The Oar House

By Kira Kindley

4107 Colley Avenue, Norfolk, Virginia

Our Own Community Press, February 1979, page 8

“The Oar House Bar a bar that served primarily gay patrons was once located at 4107 Colley Avenue, and at some point between it’s founding and today it became, wait for it, a different bar that serves primarily gay patrons. The Oar House and its patrons were targets of police harassment in the 1970s and early 1980s, due to laws in Virginia that prevented bars from serving alcohol to gay patrons. These were in the Alcoholic Beverage Control Act, Mixed Beverage Laws and 3.2 Beverage Laws of Virginia, laws 4-37 and 4-98.10. Law 4-37 and its provisions were adopted by the Virginia Assembly in 1956, with 4-98.10 adopted in 1968. 4-37 prohibited establishments with liquor licenses from becoming “a meeting place or rendezvous point for users of narcotics, drunks, homosexuals, pimps, panderers, [etc.]” and threatened the loss of their license if they became a meeting place for the groups previously stated or allowed “noisy, lewd, or disorderly conduct upon licensed premises.” 4-98.10, adopted 12 years after the first set of homophobic laws, read, “any person who has the general reputation as a prostitute, homosexual, panderer, gambler, habitual law violator, person of ill repute, user of or peddler of narcotics or person who drinks to excess of any ‘B-girl’” shall not knowingly be employed by an ABC licensee.”

Kira Kindley giving her presentation during the initial Queer Walking Tour.

“So, not only could gay people not be served in bars, they could not take up jobs in locations that had liquor licenses.
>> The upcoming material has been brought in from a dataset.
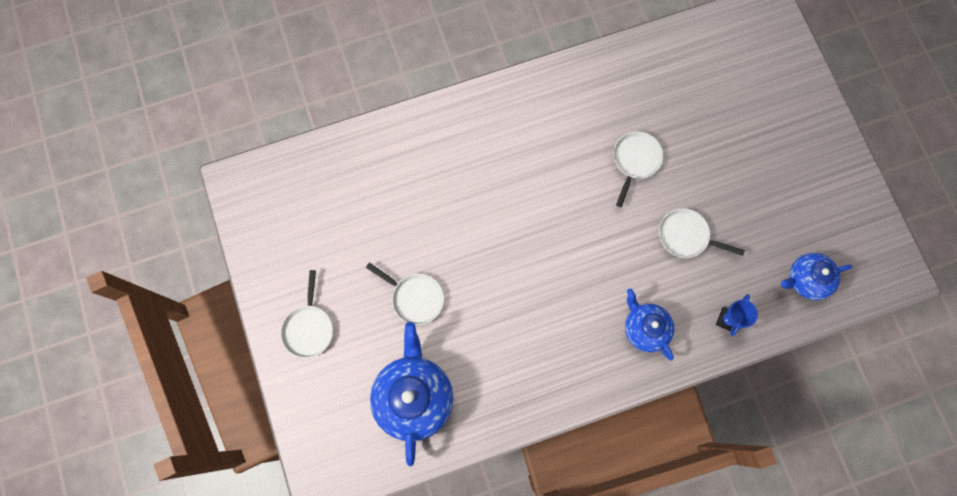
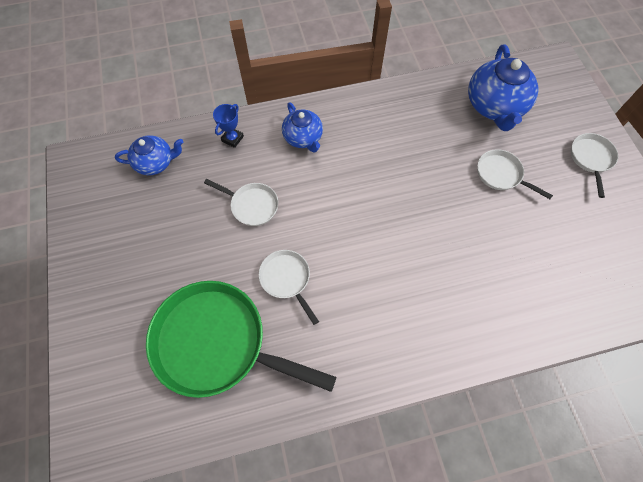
camera: 175 degrees left, 10 degrees down
(635, 161) = (287, 279): white pan -> white pan turned 120 degrees clockwise
(687, 99) = (217, 342): none -> green pan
Until these Alcoholic Beverage Control law was overturned, bars could lose their liquor licenses if it could be proven that the bar was regularly serving gay patrons or had become a location for gay people to congregate—and a great point here is on how that could be proven. In Our Own I found specific reference to the police harassing two gay men who had exited the Oar House, which culminated in the police making them men admit they were gay. The officers then took their names into the Oar House and told the bartender that those patrons could no longer be served. The police continued to demand patrons of the Oar House out themselves, and turned lists of names in to the bar staff at the Oar House.”